**Work to be completed**
Copy each line of the data below with the word "fruit".
□ □ □ □ □
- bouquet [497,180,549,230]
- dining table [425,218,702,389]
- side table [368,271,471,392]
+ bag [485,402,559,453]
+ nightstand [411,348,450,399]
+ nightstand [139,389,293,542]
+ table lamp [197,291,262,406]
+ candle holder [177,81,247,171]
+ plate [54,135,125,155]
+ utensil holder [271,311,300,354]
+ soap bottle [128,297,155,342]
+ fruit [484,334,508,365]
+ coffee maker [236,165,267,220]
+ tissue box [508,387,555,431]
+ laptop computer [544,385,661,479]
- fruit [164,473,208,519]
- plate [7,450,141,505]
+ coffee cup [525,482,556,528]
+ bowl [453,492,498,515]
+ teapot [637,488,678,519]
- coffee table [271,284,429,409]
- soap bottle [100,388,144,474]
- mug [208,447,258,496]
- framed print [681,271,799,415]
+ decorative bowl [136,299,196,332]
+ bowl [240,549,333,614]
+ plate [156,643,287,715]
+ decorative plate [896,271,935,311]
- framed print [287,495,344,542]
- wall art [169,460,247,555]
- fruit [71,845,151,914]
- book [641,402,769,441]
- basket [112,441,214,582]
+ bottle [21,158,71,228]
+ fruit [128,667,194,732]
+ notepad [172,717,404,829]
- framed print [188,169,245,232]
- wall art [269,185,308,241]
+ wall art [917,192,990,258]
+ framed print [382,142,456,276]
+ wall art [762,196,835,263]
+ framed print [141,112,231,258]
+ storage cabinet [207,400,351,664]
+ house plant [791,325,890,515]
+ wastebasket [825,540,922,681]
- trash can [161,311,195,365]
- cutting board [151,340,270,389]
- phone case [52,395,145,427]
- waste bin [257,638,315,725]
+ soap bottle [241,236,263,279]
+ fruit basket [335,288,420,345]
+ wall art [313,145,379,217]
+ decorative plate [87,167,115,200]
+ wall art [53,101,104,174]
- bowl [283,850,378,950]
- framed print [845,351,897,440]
□ □ □ □ □
**Output for this task**
+ fruit [484,334,508,365]
- fruit [164,473,208,519]
- fruit [71,845,151,914]
+ fruit [128,667,194,732]
+ fruit basket [335,288,420,345]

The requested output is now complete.